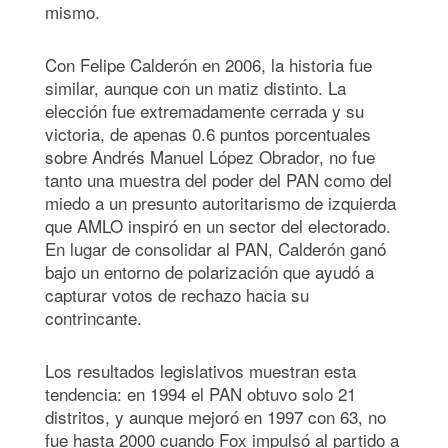
mismo.
Con Felipe Calderón en 2006, la historia fue
similar, aunque con un matiz distinto. La
elección fue extremadamente cerrada y su
victoria, de apenas 0.6 puntos porcentuales
sobre Andrés Manuel López Obrador, no fue
tanto una muestra del poder del PAN como del
miedo a un presunto autoritarismo de izquierda
que AMLO inspiró en un sector del electorado.
En lugar de consolidar al PAN, Calderón ganó
bajo un entorno de polarización que ayudó a
capturar votos de rechazo hacia su
contrincante.
Los resultados legislativos muestran esta
tendencia: en 1994 el PAN obtuvo solo 21
distritos, y aunque mejoró en 1997 con 63, no
fue hasta 2000 cuando Fox impulsó al partido a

● ● ● ● ●

EXERCISE GOAL | From the line that contains "tendencia: en 1994 el PAN obtuvo solo 21" through the final line of the material, copy every line exactly, including both ends.

RESPONSE BOX |
tendencia: en 1994 el PAN obtuvo solo 21
distritos, y aunque mejoró en 1997 con 63, no
fue hasta 2000 cuando Fox impulsó al partido a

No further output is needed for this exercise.